**Task details**
Give again, word for word, every line below from the one that has "Your Pull Request](#before-making-your-pull-request)" through the one that has "- [Multiple file", both included, and no others.
—————
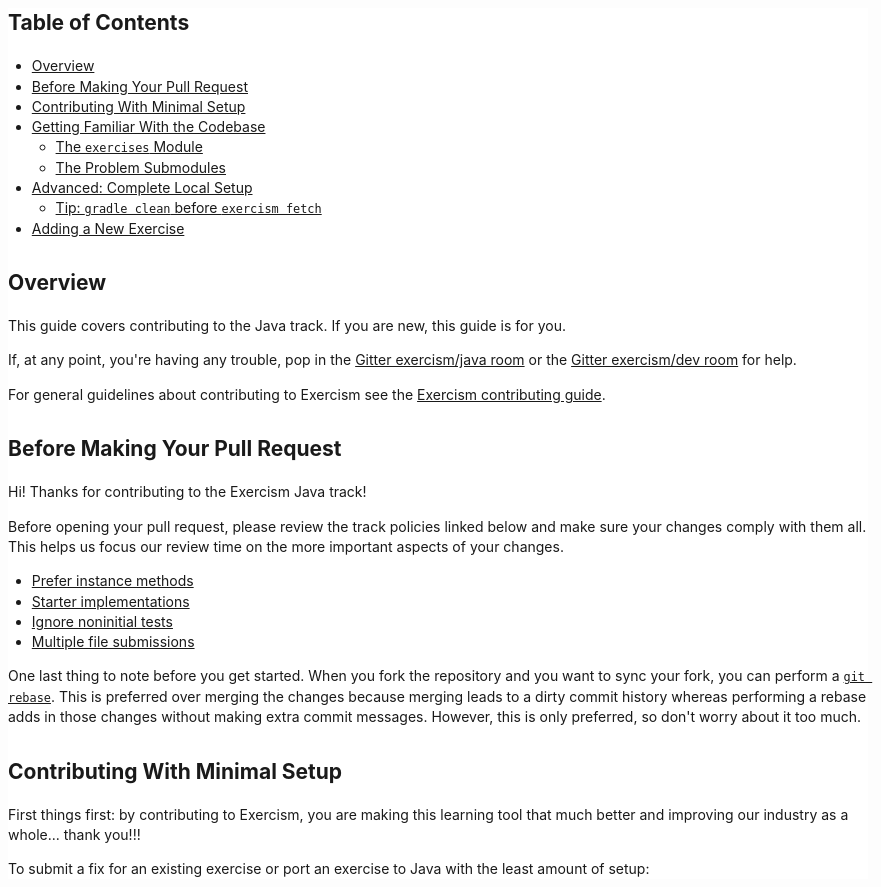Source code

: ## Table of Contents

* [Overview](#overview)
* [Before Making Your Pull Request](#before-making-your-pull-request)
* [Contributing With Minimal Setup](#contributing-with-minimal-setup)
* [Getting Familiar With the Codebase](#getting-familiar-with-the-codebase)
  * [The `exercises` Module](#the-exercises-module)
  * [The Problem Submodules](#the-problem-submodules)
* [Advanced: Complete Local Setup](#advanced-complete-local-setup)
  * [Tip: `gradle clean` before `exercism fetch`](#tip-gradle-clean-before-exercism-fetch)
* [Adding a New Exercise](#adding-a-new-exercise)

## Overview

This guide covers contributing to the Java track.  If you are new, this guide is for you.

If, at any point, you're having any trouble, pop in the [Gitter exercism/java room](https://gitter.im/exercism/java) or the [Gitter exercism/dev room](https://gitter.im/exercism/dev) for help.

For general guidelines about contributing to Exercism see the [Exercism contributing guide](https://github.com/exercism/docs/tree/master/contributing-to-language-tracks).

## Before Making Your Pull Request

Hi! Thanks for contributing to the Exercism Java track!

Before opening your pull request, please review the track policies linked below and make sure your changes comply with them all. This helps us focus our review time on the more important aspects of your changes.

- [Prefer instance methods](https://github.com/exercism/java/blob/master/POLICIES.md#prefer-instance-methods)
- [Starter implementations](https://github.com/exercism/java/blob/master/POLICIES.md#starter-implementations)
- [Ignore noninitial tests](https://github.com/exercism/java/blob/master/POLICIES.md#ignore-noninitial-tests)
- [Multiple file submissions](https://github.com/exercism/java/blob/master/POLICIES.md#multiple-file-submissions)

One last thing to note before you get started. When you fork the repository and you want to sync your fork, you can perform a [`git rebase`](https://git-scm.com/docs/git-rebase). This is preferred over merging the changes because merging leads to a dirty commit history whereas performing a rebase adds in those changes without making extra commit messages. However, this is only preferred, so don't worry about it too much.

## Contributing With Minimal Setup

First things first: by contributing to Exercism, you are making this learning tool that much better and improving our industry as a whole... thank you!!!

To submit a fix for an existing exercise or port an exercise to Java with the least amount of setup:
—————
**Task solution**
* [Before Making Your Pull Request](#before-making-your-pull-request)
* [Contributing With Minimal Setup](#contributing-with-minimal-setup)
* [Getting Familiar With the Codebase](#getting-familiar-with-the-codebase)
  * [The `exercises` Module](#the-exercises-module)
  * [The Problem Submodules](#the-problem-submodules)
* [Advanced: Complete Local Setup](#advanced-complete-local-setup)
  * [Tip: `gradle clean` before `exercism fetch`](#tip-gradle-clean-before-exercism-fetch)
* [Adding a New Exercise](#adding-a-new-exercise)

## Overview

This guide covers contributing to the Java track.  If you are new, this guide is for you.

If, at any point, you're having any trouble, pop in the [Gitter exercism/java room](https://gitter.im/exercism/java) or the [Gitter exercism/dev room](https://gitter.im/exercism/dev) for help.

For general guidelines about contributing to Exercism see the [Exercism contributing guide](https://github.com/exercism/docs/tree/master/contributing-to-language-tracks).

## Before Making Your Pull Request

Hi! Thanks for contributing to the Exercism Java track!

Before opening your pull request, please review the track policies linked below and make sure your changes comply with them all. This helps us focus our review time on the more important aspects of your changes.

- [Prefer instance methods](https://github.com/exercism/java/blob/master/POLICIES.md#prefer-instance-methods)
- [Starter implementations](https://github.com/exercism/java/blob/master/POLICIES.md#starter-implementations)
- [Ignore noninitial tests](https://github.com/exercism/java/blob/master/POLICIES.md#ignore-noninitial-tests)
- [Multiple file submissions](https://github.com/exercism/java/blob/master/POLICIES.md#multiple-file-submissions)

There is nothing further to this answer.